Bude zainab menggandeng lengan kanan Ratih, menegaskan pada alam bahwa saat ini beliau memang sudah bukan orang berada.
Sejenak, seorang pemuda berpamitan setelah menuntaskan tugasnya. Tanpa pamrih atau mengharap balasan apa-apa, walaupun bude zainab sempat mengulurkan rupiah padanya. Dia hanya berucap :
"Buk, saya pamit dulu. Gak usah dibayar, semoga Allah menambah berkahnya saja di hari ini untuk keluarga kecil kami" kalimat tersebut seakan menghangatkan suasana, sekaligus menepis anggapan Ratih tentang pemuda itu, ternyata dia seorang sopir mobil online.

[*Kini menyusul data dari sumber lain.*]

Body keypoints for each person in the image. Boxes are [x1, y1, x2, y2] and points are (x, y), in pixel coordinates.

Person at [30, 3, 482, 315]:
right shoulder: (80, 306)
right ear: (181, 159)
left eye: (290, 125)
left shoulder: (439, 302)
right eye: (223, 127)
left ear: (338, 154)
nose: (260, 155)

Setelah siang berganti malam, kemudian berjumpa dengan pagi lagi. Tidak ada obrolan penting yang mereka perbincangkan. Bude zainab sering keluar rumah, entah ke mana. Begitu dan begitu terus sampai 4 hari berlalu .Walaupun sepiring nasi dan gorengan selalu disiapkan olehnya sebelum pergi. Sedangkan Ratih masih letih, masih akrab dengan lelap. Menata diri dan beradaptasi sebelum menyadari dimensi yang asing. Kondisi rumah yang terbilang apa adanya sangat kontras dibanding tempat tinggal Ratih dan keluarganya saat itu, "Masih layak rumah Ayah di desa" Bathinnya menyimpulkan.

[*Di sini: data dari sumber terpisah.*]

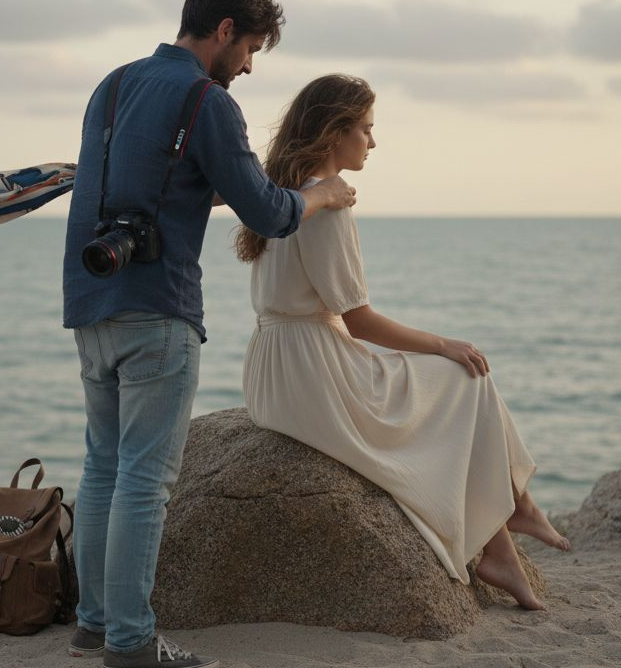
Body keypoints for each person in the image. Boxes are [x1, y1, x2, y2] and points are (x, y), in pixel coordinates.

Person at [61, 0, 356, 668]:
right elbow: (270, 212)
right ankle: (130, 639)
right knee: (145, 478)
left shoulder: (113, 84)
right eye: (251, 48)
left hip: (89, 298)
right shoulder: (207, 99)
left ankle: (93, 622)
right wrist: (319, 192)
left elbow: (141, 185)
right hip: (158, 306)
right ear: (224, 31)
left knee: (103, 467)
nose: (250, 66)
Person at [237, 74, 570, 611]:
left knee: (450, 384)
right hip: (315, 374)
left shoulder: (281, 197)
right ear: (333, 134)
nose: (373, 141)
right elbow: (359, 321)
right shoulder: (327, 205)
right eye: (366, 129)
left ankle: (507, 528)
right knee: (464, 373)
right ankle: (512, 510)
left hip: (273, 372)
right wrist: (442, 344)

Usai shalat maghrib di mushola terdekat, barulah Ratih memperoleh sekelumit cerita tentang wanita tua tersebut.
***
"Bude?" Ratih menyapa. Selangkah usai ia memasuki rumah.
"iya"
"Jelaskan padaku, apa maksud bude mengajakku ke sini?" Tanya Ratih lirih dan sedikit berserak. Seperti berat menahan pedih. Mereka saling menatap, wajah bude zainab semakin mengerut.
"Sebelum terjadi tsunami yang lalu, ayahmu menelpon dan menjelaskan prihal pulangmu dari kairo. Tentunya, ayahmu juga berbicara tentang hutangnya kepadaku"
"Ayahku berhutang berapa bude?" Suaranya lemah, tersapu iluh yang mulai menetes. Wajahnya pucat.